Clergy & Citizens United
A Position Paper on the Proposed Voucher Amendment


The people of Michigan have historically valued public education as part of the genius of American democracy. They underscored their commitment to public education in 1970 by amendment the state constitution (Article VIII, Sec. 2) to prohibit the use of tuition vouchers for private schools.

Now a campaign is underway to undermine that commitment. Anti-democracy forces would reverse that 1970 action and permit public monies to fund private schools, including sectarian schools. Should that campaign succeed, the explicit ban on such funding wisely enacted by Michigan voters nearly 30 years ago would be overturned.

Clergy & Citizens United, a coalition of nearly 500 clergy and lay leaders, opposes any constitutional amendment that would cause public dollars to flow to private schools.

Parents have the fundamental constitutional right to send their children to private schools, but they must do so a their own expense. They cannot expect the state to subsidize that choice. Public dollars support public schools. Private dollars support private schools.

The fallacy being promoted by the voucher lobby is that tax dollars are essentially private funds, that sales or property taxes, or portions of the same, that go to public schools represent unfair levies on people who do not choose to avail themselves of the benefit of public schools.

Tax dollars of any kind are public monies rightfully owed to the governmental units represented in the body politic for the benefit of all. To say that a taxpayer has or ought to have the right to withhold those taxes he does not wish to pay and to use them for other purposes as he pleases is to undermine the common welfare.

Under the proposed amendment, the state would be compelled to return a portion of taxes paid to support the common welfare to fund students' tuition in private schools. Thus would public dollars be used to support private and religious schools-a violation not only of Article VIII, Sec. 2, but of Michigan's long-standing commitment to the democratic value of its public schools.

The proposed voucher program is couched in terms of giving parents of children in purportedly "underachieving" school districts a so-called "choice" to use public funds to attend private and religious schools. But this program is only the first step in an effort to subvert public education in Michigan. If this program were adopted, the next step doubtless would be to propose to extend this "choice" to all parents and to establish a "competition" between public schools and private schools for students and public funds. The distinction between public education and private education that is now embodied in Article VIII, Sec. 2 would cease to exist, and public funds would be used "across the board" to support private and religious schools.

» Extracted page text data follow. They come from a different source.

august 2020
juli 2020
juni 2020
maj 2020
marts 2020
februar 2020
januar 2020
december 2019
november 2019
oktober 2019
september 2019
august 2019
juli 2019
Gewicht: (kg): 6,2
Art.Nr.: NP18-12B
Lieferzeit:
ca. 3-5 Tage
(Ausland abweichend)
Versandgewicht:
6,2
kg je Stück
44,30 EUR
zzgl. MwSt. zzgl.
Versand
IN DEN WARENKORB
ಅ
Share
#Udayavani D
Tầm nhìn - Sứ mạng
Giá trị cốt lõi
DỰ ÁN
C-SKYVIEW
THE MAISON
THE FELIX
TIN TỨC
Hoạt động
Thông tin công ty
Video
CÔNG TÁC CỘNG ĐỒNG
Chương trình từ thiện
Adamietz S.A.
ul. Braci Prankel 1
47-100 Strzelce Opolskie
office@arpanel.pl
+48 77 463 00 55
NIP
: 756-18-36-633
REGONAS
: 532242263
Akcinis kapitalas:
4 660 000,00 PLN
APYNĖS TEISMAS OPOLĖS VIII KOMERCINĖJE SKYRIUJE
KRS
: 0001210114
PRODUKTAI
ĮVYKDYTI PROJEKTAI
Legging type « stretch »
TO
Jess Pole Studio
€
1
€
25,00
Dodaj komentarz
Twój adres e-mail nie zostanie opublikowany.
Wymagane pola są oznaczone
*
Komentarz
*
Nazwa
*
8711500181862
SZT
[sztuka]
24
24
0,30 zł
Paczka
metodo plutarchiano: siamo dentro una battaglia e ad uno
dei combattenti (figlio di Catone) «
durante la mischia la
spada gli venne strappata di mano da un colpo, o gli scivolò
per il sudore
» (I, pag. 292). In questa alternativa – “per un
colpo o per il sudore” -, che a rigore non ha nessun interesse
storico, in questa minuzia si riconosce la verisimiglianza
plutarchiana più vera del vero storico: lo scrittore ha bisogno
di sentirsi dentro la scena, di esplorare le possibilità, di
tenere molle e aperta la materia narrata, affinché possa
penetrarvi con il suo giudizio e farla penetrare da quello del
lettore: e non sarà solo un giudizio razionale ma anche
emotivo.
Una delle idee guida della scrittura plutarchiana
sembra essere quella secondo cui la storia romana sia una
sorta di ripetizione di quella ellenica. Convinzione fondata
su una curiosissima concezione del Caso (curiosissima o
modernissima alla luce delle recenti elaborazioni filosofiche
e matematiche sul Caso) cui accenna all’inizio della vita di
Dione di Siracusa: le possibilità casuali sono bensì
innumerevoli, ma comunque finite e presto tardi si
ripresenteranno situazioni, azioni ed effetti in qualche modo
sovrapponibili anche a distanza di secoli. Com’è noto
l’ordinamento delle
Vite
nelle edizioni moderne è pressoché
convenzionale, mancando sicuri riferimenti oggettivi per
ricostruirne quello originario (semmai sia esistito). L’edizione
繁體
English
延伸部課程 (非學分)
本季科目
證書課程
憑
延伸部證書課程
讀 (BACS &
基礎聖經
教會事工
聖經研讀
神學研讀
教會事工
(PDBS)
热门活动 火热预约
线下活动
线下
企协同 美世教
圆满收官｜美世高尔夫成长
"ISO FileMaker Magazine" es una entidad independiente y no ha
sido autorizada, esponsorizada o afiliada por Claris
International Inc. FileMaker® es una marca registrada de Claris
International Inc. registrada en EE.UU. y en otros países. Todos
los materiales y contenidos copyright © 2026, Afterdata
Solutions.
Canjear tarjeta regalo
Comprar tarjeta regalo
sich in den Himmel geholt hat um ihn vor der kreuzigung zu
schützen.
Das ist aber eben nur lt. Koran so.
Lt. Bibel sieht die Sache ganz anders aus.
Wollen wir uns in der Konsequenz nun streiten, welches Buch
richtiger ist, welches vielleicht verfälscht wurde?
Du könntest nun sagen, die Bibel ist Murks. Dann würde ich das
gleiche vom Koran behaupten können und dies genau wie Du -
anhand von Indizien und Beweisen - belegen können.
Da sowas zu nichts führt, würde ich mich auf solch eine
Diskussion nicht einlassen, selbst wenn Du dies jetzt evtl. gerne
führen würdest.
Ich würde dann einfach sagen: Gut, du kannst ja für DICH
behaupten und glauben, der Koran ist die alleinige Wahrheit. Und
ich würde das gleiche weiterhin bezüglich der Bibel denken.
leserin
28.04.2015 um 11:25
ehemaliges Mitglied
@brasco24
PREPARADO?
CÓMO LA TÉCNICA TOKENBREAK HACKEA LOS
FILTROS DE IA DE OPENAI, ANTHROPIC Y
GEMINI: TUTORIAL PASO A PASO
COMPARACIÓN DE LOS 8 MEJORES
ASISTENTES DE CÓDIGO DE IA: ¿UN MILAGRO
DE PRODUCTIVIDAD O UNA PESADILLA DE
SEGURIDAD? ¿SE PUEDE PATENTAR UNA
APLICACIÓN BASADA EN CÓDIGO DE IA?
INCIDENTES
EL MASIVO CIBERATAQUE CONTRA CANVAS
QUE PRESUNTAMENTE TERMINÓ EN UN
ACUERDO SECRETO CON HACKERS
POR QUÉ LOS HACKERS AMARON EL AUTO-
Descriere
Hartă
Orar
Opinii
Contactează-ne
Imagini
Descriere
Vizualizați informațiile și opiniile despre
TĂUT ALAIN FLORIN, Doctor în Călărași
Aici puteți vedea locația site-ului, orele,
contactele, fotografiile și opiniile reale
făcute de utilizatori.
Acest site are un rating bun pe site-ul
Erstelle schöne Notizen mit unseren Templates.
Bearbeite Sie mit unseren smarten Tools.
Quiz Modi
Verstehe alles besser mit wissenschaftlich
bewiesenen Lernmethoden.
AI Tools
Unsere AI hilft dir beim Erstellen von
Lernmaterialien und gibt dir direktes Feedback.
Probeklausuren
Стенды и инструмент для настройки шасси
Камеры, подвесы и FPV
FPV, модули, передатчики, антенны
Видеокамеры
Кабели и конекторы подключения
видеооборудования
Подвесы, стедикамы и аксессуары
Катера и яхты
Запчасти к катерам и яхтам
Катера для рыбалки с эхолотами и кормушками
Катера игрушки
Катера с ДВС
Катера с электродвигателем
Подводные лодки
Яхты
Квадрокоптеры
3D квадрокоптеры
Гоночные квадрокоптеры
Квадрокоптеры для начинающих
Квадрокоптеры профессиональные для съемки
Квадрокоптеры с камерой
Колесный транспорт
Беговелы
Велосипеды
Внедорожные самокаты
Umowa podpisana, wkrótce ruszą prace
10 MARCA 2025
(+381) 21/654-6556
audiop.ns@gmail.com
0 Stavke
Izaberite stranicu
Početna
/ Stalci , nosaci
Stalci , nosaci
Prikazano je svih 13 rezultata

Michigan's constitutional commitment to a system of free public elementary and secondary school education for all of Michigan's children is in grave danger of being destroyed by the proposed "voucher amendment." The solution to the problem of "underachieving" public schools is not to divert students and public funds form those schools. The solution is to try to improve the quality of those schools, as well as the range of choice for public school children-including charter schools. Those persons who believe that children attending "underachieving" public schools should have the "choice" to attend private and religious schools should be using their own funds and funds that they have raised to support the attendance of these children at private and religious schools.

It has been a long-standing principle in Michigan that public funds support public schools and private funds support private schools. The People of Michigan should reject any proposal that would depart from this principle. They should reject the proposed "voucher amendment" to the Michigan Constitution.